The following will be considered out of scope:

• Test systems to validate without any clear hypothesis that leads to increased uptake
• Approaches that have previously failed clinical testing
• Proposals without any preliminary/supporting data
• Furthermore, the following approaches are out of scope:
  • Local administration (e.g. intratumoral); systemic delivery must be guaranteed
  • Recombinant (e.g. genetic) or mRNA expression approaches in the tumor
  • Affinity/avidity-driven solutions based on antigen binding (proposed solutions shall be applicable to a broad range of proteins and not limited to antibodies)
  • Strategies involving physical treatment (e.g., hyperthermia)
• Proposals that are considered primarily fee for service

If your project is selected, you will have the opportunity to directly collaborate with experts of the Cancer Immunology and Immune Modulation and Biotherapeutics Discovery Research teams of Boehringer Ingelheim. You can expect appropriate funding for the prospective collaboration period and your exact funding request should be outlined in your proposal. As a framework, we suggest that your initial funding request is structured in milestones and does not exceed 200,000 euros per submitted project in total.

The opportunity for a funded stay at Boehringer Ingelheim for technology exchange / training is potentially available, as is the availability of custom biological tools and reagents.

Our collaboration agreement will provide full transparency about each partner’s rights & obligations (including intellectual property rights). As part of the agreement, you will be encouraged to publish following the collaboration agreement (to be negotiated in good faith).

To maintain the highest degree possible in an open innovation environment, we plan to announce the winner(s) publicly and feature them on opnMe.com and our social media channels.

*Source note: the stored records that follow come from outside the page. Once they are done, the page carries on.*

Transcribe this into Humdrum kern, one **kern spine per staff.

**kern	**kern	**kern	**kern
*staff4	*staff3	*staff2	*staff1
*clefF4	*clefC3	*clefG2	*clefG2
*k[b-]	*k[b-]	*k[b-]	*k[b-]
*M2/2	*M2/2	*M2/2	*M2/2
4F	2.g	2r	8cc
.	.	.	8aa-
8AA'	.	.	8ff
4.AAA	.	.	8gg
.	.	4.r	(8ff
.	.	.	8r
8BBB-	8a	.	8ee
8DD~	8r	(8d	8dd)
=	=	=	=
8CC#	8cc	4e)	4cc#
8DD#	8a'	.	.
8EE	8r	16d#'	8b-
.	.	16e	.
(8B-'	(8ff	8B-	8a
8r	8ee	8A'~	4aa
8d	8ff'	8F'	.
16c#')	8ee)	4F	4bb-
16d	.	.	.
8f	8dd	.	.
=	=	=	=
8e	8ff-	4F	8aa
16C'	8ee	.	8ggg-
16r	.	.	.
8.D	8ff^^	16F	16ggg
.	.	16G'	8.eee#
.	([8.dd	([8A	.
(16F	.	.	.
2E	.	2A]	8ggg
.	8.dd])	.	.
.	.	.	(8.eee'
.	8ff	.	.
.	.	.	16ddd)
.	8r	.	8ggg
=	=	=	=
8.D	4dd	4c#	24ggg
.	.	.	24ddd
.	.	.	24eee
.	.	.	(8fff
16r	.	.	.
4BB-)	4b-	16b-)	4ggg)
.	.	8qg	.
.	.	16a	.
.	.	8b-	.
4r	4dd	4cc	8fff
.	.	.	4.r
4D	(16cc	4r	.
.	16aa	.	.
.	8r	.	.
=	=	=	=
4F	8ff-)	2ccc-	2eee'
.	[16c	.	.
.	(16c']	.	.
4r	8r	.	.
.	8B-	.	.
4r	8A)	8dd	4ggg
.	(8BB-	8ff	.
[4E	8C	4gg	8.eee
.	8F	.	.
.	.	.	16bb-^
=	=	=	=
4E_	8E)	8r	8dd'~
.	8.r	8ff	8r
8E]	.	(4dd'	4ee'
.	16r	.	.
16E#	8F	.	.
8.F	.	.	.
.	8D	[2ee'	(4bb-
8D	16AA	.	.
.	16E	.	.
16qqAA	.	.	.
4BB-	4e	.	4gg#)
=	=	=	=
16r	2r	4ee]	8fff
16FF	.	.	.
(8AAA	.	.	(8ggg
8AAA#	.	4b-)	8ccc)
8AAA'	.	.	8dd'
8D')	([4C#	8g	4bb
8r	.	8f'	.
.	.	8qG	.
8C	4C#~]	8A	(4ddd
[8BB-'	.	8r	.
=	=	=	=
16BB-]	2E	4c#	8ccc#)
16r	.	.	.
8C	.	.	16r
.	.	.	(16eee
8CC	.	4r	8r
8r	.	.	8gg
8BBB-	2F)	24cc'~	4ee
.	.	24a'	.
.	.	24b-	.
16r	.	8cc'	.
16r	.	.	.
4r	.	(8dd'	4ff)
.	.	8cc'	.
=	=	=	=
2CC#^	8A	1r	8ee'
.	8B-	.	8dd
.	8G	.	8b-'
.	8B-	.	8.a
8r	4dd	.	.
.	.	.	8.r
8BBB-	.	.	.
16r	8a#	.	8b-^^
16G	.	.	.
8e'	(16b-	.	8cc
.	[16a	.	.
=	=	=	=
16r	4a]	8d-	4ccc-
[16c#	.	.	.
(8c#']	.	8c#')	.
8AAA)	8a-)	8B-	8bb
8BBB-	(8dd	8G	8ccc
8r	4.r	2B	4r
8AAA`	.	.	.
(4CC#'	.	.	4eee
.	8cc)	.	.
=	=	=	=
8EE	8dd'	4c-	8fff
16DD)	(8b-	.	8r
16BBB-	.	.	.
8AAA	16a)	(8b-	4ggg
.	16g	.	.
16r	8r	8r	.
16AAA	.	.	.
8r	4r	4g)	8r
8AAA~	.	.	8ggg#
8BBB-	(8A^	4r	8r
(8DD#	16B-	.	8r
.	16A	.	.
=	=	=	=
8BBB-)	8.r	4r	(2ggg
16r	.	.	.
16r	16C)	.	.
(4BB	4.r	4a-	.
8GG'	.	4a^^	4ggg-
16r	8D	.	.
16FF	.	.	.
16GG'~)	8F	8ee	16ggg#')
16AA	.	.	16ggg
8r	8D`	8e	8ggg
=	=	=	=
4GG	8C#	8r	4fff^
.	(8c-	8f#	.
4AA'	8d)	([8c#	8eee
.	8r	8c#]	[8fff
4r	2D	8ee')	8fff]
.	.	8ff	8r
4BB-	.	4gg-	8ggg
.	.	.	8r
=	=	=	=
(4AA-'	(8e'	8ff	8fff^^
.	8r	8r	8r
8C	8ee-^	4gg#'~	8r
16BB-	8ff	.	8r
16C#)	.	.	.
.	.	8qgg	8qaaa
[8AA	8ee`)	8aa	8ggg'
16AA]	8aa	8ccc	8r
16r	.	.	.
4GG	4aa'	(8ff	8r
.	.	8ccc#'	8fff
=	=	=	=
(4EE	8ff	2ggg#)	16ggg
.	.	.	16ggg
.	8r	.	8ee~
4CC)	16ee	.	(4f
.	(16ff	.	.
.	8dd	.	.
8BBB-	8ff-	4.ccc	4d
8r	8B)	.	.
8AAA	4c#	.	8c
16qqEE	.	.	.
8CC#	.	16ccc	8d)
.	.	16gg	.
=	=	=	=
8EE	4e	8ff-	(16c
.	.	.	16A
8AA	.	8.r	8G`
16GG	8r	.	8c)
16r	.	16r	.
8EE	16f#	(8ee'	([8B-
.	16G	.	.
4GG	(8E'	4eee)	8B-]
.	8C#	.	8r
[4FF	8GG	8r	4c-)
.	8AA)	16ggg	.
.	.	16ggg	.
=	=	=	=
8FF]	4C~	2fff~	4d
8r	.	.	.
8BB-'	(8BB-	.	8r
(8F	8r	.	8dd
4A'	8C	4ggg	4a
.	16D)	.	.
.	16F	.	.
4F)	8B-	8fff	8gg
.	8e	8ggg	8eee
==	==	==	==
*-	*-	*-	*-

We are seeking research collaboration proposals that contain:

• A well-structured proposal outlining a new and compelling scientific approach including an experimental plan that will be used to test your hypothesis
• A project proposal that can be completed within 24 months or less
• A novel, testable working hypothesis distinct from those previously published
• Outline of the technical feasibility of the innovative proposed approach, potentially supported by a few publications that support feasibility and display experience with the outlined technology, based on established techniques and/or assays
• Potentially includes (non-confidential) existing data and results
• Framing the questions and the innovation aspects which includes a well thought-through project plan with key milestones and decision points (e.g. clear Go/No-Go criteria)
• Contain a defined funding request. The funding request for the initial milestones resulting in a Go/No-Go decision should not exceed 200,000 euros per submitted project in total.
• Proven track record in the required field of expertise
• Ability to implement the outlined solution as part of a scientific collaboration project with Boehringer Ingelheim including access to a laboratory

Please use our answer submission template to provide a 2–3-page non-confidential proposal (available for download here).

If confidential data exists that would strengthen the proposal, please indicate that information is available to share under a Confidential Disclosure Agreement (CDA). If we find the non-confidential concept proposal sufficiently interesting, we will execute a CDA for confidential discussions.

We are currently seeking answers for the following scientific challenge: Utilizing protein engineering or novel formulation approaches, how would you propose to improve penetration and retention of biologics in order to increase their local concentration within the tumor?

All incoming answers accompanied by a collaboration proposal will be evaluated by a scientific jury, and, upon selection, chosen proposals are pursued through a joint collaboration with the successful applicants. Initial funding of up to 200,000 euros will be available for each selected proposal.

We can only accept research proposals if they arrive by the submission deadline on Novemeber 29, 2023, 11.59 pm PST.